▸ **TASK OBJECTIVE**
Convert the lines of every entry below into a JSON list of strings, one string per line, and leave out any blank lines.

★ ★ ★

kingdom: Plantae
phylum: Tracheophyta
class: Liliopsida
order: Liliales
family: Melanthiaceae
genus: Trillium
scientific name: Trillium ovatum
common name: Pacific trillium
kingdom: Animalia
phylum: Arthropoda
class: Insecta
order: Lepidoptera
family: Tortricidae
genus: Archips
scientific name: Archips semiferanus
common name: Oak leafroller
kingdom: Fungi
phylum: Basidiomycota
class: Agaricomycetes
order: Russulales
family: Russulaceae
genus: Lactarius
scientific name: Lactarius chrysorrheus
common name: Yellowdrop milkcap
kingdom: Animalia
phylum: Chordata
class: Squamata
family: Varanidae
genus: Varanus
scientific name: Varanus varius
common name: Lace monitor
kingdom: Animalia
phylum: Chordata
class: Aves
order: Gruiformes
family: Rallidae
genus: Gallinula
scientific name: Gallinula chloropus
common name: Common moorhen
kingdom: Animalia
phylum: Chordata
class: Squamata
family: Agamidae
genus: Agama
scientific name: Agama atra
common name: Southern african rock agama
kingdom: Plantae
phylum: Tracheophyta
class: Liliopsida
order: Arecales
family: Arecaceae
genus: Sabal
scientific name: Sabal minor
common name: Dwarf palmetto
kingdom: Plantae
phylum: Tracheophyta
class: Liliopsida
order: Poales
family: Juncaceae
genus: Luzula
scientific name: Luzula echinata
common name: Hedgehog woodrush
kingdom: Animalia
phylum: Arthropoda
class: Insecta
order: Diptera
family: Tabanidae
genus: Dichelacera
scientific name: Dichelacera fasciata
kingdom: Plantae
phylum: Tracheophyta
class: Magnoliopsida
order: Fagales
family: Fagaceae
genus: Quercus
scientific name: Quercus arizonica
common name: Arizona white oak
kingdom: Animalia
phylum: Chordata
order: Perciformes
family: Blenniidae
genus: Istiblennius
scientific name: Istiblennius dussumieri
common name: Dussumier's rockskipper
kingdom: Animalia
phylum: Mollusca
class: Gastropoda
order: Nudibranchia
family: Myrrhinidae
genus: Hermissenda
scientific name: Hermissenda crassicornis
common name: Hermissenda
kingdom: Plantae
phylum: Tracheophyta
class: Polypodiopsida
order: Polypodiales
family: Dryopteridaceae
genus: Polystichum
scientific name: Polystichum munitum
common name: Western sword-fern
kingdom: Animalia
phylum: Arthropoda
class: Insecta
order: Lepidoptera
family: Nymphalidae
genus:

★ ★ ★

▸ **WRITTEN SOLUTION**
[
  "kingdom: Plantae",
  "phylum: Tracheophyta",
  "class: Liliopsida",
  "order: Liliales",
  "family: Melanthiaceae",
  "genus: Trillium",
  "scientific name: Trillium ovatum",
  "common name: Pacific trillium",
  "kingdom: Animalia",
  "phylum: Arthropoda",
  "class: Insecta",
  "order: Lepidoptera",
  "family: Tortricidae",
  "genus: Archips",
  "scientific name: Archips semiferanus",
  "common name: Oak leafroller",
  "kingdom: Fungi",
  "phylum: Basidiomycota",
  "class: Agaricomycetes",
  "order: Russulales",
  "family: Russulaceae",
  "genus: Lactarius",
  "scientific name: Lactarius chrysorrheus",
  "common name: Yellowdrop milkcap",
  "kingdom: Animalia",
  "phylum: Chordata",
  "class: Squamata",
  "family: Varanidae",
  "genus: Varanus",
  "scientific name: Varanus varius",
  "common name: Lace monitor",
  "kingdom: Animalia",
  "phylum: Chordata",
  "class: Aves",
  "order: Gruiformes",
  "family: Rallidae",
  "genus: Gallinula",
  "scientific name: Gallinula chloropus",
  "common name: Common moorhen",
  "kingdom: Animalia",
  "phylum: Chordata",
  "class: Squamata",
  "family: Agamidae",
  "genus: Agama",
  "scientific name: Agama atra",
  "common name: Southern african rock agama",
  "kingdom: Plantae",
  "phylum: Tracheophyta",
  "class: Liliopsida",
  "order: Arecales",
  "family: Arecaceae",
  "genus: Sabal",
  "scientific name: Sabal minor",
  "common name: Dwarf palmetto",
  "kingdom: Plantae",
  "phylum: Tracheophyta",
  "class: Liliopsida",
  "order: Poales",
  "family: Juncaceae",
  "genus: Luzula",
  "scientific name: Luzula echinata",
  "common name: Hedgehog woodrush",
  "kingdom: Animalia",
  "phylum: Arthropoda",
  "class: Insecta",
  "order: Diptera",
  "family: Tabanidae",
  "genus: Dichelacera",
  "scientific name: Dichelacera fasciata",
  "kingdom: Plantae",
  "phylum: Tracheophyta",
  "class: Magnoliopsida",
  "order: Fagales",
  "family: Fagaceae",
  "genus: Quercus",
  "scientific name: Quercus arizonica",
  "common name: Arizona white oak",
  "kingdom: Animalia",
  "phylum: Chordata",
  "order: Perciformes",
  "family: Blenniidae",
  "genus: Istiblennius",
  "scientific name: Istiblennius dussumieri",
  "common name: Dussumier's rockskipper",
  "kingdom: Animalia",
  "phylum: Mollusca",
  "class: Gastropoda",
  "order: Nudibranchia",
  "family: Myrrhinidae",
  "genus: Hermissenda",
  "scientific name: Hermissenda crassicornis",
  "common name: Hermissenda",
  "kingdom: Plantae",
  "phylum: Tracheophyta",
  "class: Polypodiopsida",
  "order: Polypodiales",
  "family: Dryopteridaceae",
  "genus: Polystichum",
  "scientific name: Polystichum munitum",
  "common name: Western sword-fern",
  "kingdom: Animalia",
  "phylum: Arthropoda",
  "class: Insecta",
  "order: Lepidoptera",
  "family: Nymphalidae",
  "genus:"
]